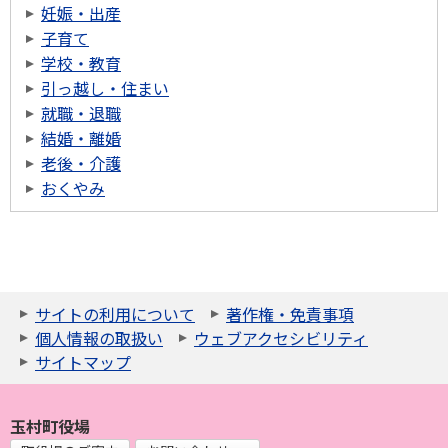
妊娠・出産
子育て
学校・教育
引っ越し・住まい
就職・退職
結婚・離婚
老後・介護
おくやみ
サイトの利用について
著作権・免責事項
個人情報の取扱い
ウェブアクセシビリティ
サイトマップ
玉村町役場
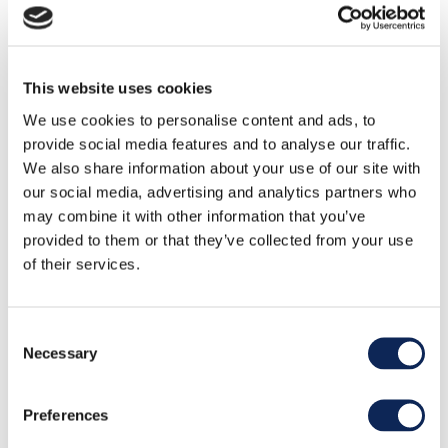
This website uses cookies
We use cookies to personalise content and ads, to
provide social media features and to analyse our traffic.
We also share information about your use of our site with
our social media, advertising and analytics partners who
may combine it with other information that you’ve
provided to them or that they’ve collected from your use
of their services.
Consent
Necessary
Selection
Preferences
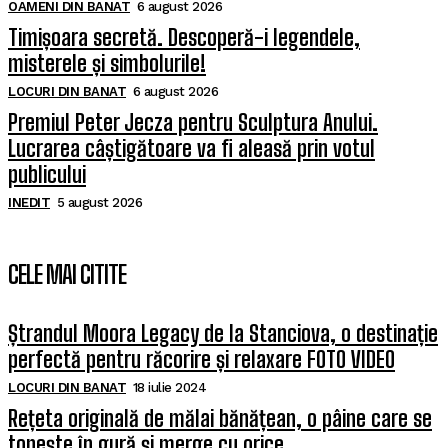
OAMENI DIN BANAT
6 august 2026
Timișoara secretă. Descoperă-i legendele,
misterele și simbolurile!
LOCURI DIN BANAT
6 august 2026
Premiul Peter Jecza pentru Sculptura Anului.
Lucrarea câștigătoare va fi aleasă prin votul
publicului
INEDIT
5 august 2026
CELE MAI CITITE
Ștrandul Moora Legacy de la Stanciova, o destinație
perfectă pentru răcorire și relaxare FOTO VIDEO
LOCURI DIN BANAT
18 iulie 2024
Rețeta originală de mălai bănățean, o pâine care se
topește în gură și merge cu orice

________

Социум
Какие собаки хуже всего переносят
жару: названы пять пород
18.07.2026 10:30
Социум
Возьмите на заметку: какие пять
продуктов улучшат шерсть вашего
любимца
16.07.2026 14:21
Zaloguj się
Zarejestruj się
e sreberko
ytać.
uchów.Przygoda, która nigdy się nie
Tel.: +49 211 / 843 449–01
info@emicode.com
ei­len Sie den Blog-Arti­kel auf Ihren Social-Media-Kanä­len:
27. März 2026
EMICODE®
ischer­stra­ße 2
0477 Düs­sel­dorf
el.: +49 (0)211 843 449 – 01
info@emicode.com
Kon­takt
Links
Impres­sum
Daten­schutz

________

* _Instructions for the task_:
Count the lines in the records above that contain the word "your". Reply with that number alone.

* _Solution to the exercise_:
2